- From: James Graham <james@hoppipolla.co.uk>
- Date: Wed, 20 Apr 2016 13:47:42 +0100
- To: "public-browser-tools-testing@w3.org" <public-browser-tools-testing@w3.org>
- Cc: tdresser@google.com, lanwei@google.com, Sam Uong <samuong@chromium.org>
I am trying to understand the intent behind the actions section in the
spec, so I can shore up the text a bit, and make it implementable. I
have some of the notes from the meeting at Facebook London, but many
outstanding questions, some of which are below.
== Protocol ==
I think the spec currently states that the top-level message structure
is an object, like
{"actions": []}
Other diagrams indicate a list directly at the top level. Which should
we choose? I feel like the former is closer in structure to the other
commands in the spec, which all pass parameters as an object. It also
provides some measure of future-proofing as we can extend the top level
of the parameters in the future without ugly hacks.

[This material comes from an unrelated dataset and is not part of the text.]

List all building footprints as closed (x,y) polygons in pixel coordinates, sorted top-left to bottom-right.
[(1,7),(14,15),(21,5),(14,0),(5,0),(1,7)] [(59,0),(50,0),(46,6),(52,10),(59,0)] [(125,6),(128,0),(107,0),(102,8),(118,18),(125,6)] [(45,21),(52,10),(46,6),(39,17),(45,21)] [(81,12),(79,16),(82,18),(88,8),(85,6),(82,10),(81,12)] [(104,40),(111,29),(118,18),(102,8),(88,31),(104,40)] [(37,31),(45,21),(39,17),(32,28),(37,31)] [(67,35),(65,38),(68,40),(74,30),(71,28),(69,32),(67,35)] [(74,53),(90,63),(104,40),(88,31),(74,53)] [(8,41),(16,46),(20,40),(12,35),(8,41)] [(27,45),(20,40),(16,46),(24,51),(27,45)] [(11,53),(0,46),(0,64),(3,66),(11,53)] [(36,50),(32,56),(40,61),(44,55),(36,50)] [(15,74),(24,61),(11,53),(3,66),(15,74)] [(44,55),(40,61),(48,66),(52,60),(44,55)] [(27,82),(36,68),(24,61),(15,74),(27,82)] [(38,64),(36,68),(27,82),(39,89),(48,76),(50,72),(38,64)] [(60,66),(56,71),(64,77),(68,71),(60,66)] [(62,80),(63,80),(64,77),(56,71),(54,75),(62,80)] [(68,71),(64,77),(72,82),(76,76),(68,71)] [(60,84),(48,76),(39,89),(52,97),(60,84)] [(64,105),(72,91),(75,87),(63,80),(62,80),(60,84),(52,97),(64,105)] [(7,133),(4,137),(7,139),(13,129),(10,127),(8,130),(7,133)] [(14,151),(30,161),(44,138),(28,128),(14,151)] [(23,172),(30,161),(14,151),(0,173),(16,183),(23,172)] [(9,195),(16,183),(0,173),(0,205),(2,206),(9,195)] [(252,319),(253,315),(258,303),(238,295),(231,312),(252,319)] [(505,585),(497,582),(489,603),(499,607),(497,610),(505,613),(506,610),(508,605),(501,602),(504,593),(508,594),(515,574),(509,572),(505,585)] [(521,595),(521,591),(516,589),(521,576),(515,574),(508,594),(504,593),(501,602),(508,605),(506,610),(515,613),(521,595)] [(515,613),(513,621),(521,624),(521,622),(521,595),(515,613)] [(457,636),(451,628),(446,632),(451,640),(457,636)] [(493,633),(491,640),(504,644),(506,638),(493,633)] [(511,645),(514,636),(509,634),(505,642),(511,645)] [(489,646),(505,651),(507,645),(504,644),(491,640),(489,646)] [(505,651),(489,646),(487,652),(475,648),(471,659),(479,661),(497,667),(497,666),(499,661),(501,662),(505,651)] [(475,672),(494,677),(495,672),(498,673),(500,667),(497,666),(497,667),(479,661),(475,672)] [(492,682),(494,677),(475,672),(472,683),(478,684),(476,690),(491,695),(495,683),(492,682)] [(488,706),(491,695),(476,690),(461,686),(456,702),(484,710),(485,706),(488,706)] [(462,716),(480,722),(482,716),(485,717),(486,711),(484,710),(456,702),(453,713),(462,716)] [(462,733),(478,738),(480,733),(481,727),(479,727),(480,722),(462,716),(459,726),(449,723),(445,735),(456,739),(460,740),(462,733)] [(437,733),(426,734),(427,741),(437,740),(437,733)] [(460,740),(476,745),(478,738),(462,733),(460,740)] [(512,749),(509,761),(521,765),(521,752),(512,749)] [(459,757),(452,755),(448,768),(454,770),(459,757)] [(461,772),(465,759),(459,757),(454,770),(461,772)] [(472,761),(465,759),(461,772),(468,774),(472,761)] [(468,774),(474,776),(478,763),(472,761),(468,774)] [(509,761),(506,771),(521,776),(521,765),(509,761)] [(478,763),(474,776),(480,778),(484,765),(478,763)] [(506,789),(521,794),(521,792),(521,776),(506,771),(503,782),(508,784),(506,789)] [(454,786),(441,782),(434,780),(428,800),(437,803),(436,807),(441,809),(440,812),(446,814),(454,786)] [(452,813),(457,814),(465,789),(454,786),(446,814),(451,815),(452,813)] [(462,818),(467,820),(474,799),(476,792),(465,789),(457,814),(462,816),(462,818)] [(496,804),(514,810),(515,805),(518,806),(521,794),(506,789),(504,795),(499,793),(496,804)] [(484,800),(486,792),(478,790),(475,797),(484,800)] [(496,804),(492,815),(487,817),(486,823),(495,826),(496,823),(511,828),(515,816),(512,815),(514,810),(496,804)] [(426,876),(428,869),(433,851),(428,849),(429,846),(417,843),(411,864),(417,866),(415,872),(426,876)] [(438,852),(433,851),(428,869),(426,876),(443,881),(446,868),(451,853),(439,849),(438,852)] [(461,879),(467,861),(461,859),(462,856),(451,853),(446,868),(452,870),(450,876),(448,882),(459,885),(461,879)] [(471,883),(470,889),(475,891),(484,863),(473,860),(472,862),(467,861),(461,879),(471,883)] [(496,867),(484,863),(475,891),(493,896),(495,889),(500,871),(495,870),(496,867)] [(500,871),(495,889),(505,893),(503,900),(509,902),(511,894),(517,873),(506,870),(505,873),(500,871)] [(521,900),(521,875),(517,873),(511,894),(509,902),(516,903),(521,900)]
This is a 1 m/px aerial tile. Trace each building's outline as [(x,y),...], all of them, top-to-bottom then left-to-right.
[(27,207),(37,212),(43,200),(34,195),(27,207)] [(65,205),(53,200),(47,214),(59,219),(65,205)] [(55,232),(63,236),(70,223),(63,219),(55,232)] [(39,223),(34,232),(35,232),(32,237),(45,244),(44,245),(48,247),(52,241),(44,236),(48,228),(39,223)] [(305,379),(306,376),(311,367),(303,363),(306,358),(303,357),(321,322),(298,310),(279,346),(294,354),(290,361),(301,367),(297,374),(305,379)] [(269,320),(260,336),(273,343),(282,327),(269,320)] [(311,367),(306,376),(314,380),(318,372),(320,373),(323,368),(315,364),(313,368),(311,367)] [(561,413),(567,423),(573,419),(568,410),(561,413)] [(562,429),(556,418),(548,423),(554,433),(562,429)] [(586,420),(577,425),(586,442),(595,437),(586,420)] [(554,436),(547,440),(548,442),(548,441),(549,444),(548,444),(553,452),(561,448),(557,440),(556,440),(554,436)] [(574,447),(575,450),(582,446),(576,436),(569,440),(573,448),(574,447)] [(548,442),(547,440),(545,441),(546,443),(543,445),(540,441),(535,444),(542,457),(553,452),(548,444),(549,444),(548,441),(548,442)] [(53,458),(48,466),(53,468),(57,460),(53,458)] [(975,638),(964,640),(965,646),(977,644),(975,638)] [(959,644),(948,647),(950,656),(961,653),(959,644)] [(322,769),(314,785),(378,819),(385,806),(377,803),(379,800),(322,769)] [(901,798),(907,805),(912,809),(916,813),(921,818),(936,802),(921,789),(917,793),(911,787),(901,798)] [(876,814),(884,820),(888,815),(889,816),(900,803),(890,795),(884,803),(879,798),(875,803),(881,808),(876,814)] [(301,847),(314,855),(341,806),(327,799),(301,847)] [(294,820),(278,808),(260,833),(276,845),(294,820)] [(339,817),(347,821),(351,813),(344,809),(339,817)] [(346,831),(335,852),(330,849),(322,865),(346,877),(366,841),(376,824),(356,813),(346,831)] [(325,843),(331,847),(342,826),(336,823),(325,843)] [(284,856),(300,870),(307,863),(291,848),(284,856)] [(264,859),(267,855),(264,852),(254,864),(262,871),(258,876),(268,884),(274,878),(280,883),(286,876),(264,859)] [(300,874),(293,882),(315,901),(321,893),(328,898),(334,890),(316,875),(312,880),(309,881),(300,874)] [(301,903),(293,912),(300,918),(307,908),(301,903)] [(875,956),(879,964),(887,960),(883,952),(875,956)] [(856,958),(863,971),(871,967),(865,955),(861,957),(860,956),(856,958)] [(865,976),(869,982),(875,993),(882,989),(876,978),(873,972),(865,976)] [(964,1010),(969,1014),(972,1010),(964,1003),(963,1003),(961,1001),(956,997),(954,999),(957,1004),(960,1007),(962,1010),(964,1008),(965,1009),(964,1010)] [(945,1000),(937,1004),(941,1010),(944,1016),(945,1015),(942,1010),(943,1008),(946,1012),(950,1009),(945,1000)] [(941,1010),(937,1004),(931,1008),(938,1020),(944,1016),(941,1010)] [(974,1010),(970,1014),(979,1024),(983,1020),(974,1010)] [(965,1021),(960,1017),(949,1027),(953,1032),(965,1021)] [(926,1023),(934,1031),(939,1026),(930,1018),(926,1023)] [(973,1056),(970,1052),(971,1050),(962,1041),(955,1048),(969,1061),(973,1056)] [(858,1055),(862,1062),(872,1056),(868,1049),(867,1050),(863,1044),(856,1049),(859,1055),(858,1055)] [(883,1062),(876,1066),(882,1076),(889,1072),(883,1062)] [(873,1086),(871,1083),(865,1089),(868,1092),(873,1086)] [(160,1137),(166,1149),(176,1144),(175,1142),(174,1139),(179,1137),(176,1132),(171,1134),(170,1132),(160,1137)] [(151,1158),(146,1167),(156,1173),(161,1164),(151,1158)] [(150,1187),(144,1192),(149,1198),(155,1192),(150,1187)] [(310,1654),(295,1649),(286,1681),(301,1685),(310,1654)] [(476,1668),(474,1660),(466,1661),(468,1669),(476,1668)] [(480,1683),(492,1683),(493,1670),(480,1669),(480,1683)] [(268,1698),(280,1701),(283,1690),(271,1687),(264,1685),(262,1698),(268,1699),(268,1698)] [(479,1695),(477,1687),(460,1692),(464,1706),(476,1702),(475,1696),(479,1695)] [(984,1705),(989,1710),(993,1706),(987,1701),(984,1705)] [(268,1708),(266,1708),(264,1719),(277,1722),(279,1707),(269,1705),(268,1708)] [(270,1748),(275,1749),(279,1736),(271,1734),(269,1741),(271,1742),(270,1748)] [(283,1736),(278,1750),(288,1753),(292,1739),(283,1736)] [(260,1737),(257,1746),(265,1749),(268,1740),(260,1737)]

Inside this top-level list, the spec suggests further lists, but I have
a diagram here that suggests an object:
{"type": "key",
"id": "1",
"actions": [{"name": "keyDown",
"code": "a"},
{"name": "keyUp",
"code": "a"}
]
}
Compared to what's in the spec, this allows an id attribute, which is
needed for e.g. multi-touch. But it's more constrained in that each
sequence of actions can only refer to a specific device, so if I wanted
to have some pointer actions and some key actions, in a sequence, I
would have to send multiple chains, padding with pause actions. Does it
make sense to put the type and id on each action entry, like:
[{"type": "key",
"id": "1",
"name": "keyDown",
"code": "a"},
{"type": "key",
"id": 1,
"name": "keyUp",
"code": "a"}
]
Should any of the fields be optional e.g. should it be OK to send an
action without an id, and have the remote end use an implicit id for
this undefined case? That would almost always be the right thing for
keyboards, for example. If that doesn't happen, and the id format is
"any string" it seems likely that local ends are going to have to send a
uuid id as a default (to prevent it clashing with any later user-defined
ids).
Is it intended that the full payload is validated before any actions are
taken? The current spec is specifically written in a way where the
actions will partially complete if there is an entry half-way in with
the wrong format, but I suspect this is an oversight.
== General Semantics ==
The assumption of the current specification seems to be that for actions
that produce internal state, that state can persist for longer than a
single API call, and that all such state is removed by the DELETE
endpoint. However it's not clear to me if there's a usecase of this, or
what the semantics are of releasing state (this also applies to the
alternate scenario where state is released at the end of each API call).
Consider for example:
[
[{keyDown a}],
[{keyDown b}]
]
When the state is released, does this work like sending {keyUp a} and
{keyUp b} actions? Which order do such implicit actions occur in? Or is
the idea that you just purge internal state without having any other
effect? This latter option seems problematic if the browser or content
assumes that it will always get matched pairs of certain events.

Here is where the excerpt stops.